Return the entries below precisely, omitting nothing.
Segment Open
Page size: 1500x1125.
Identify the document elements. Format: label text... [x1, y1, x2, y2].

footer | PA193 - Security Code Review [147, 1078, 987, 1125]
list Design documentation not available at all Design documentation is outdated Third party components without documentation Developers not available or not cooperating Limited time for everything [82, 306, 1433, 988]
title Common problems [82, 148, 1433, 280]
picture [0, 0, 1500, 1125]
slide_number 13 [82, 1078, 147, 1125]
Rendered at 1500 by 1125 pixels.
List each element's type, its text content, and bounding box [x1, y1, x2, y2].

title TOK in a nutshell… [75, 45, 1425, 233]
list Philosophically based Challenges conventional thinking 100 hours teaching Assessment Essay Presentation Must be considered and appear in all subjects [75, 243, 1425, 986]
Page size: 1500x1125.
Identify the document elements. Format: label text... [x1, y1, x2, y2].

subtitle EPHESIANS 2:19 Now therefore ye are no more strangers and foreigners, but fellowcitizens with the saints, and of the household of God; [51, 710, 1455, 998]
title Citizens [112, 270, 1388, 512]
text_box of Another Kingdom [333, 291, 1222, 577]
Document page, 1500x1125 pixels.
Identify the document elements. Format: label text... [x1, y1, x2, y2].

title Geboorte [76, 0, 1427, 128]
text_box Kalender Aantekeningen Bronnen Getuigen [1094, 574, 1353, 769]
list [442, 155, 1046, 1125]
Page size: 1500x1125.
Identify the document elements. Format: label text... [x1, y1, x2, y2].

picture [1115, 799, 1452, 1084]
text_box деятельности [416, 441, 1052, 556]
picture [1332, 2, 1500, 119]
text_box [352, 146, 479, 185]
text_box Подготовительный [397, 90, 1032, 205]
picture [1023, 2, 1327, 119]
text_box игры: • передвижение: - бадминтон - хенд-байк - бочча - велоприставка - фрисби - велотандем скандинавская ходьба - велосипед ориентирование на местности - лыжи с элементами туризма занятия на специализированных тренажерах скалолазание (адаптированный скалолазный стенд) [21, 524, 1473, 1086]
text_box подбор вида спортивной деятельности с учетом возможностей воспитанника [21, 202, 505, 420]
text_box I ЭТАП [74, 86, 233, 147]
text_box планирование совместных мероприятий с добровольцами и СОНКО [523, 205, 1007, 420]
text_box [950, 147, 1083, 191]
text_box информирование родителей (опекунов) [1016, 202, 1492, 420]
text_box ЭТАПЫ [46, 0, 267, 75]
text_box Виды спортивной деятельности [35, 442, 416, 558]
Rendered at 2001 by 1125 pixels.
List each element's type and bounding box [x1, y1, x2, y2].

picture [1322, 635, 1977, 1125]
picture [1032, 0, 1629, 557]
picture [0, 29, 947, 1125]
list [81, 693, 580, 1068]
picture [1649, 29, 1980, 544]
Segment Closed
Written answer.
Page size: 1500x1125.
Identify the document elements. Format: label text... [x1, y1, x2, y2].

footer | PA193 - Security Code Review [147, 1078, 987, 1125]
list Design documentation not available at all Design documentation is outdated Third party components without documentation Developers not available or not cooperating Limited time for everything [82, 306, 1433, 988]
title Common problems [82, 148, 1433, 280]
picture [0, 0, 1500, 1125]
slide_number 13 [82, 1078, 147, 1125]
Rendered at 1500 by 1125 pixels.
List each element's type, its text content, and bounding box [x1, y1, x2, y2].

title TOK in a nutshell… [75, 45, 1425, 233]
list Philosophically based Challenges conventional thinking 100 hours teaching Assessment Essay Presentation Must be considered and appear in all subjects [75, 243, 1425, 986]
Page size: 1500x1125.
Identify the document elements. Format: label text... [x1, y1, x2, y2].

subtitle EPHESIANS 2:19 Now therefore ye are no more strangers and foreigners, but fellowcitizens with the saints, and of the household of God; [51, 710, 1455, 998]
title Citizens [112, 270, 1388, 512]
text_box of Another Kingdom [333, 291, 1222, 577]
Document page, 1500x1125 pixels.
Identify the document elements. Format: label text... [x1, y1, x2, y2].

title Geboorte [76, 0, 1427, 128]
text_box Kalender Aantekeningen Bronnen Getuigen [1094, 574, 1353, 769]
list [442, 155, 1046, 1125]
Page size: 1500x1125.
Identify the document elements. Format: label text... [x1, y1, x2, y2].

picture [1115, 799, 1452, 1084]
text_box деятельности [416, 441, 1052, 556]
picture [1332, 2, 1500, 119]
text_box [352, 146, 479, 185]
text_box Подготовительный [397, 90, 1032, 205]
picture [1023, 2, 1327, 119]
text_box игры: • передвижение: - бадминтон - хенд-байк - бочча - велоприставка - фрисби - велотандем скандинавская ходьба - велосипед ориентирование на местности - лыжи с элементами туризма занятия на специализированных тренажерах скалолазание (адаптированный скалолазный стенд) [21, 524, 1473, 1086]
text_box подбор вида спортивной деятельности с учетом возможностей воспитанника [21, 202, 505, 420]
text_box I ЭТАП [74, 86, 233, 147]
text_box планирование совместных мероприятий с добровольцами и СОНКО [523, 205, 1007, 420]
text_box [950, 147, 1083, 191]
text_box информирование родителей (опекунов) [1016, 202, 1492, 420]
text_box ЭТАПЫ [46, 0, 267, 75]
text_box Виды спортивной деятельности [35, 442, 416, 558]
Rendered at 2001 by 1125 pixels.
List each element's type and bounding box [x1, y1, x2, y2].

picture [1322, 635, 1977, 1125]
picture [1032, 0, 1629, 557]
picture [0, 29, 947, 1125]
list [81, 693, 580, 1068]
picture [1649, 29, 1980, 544]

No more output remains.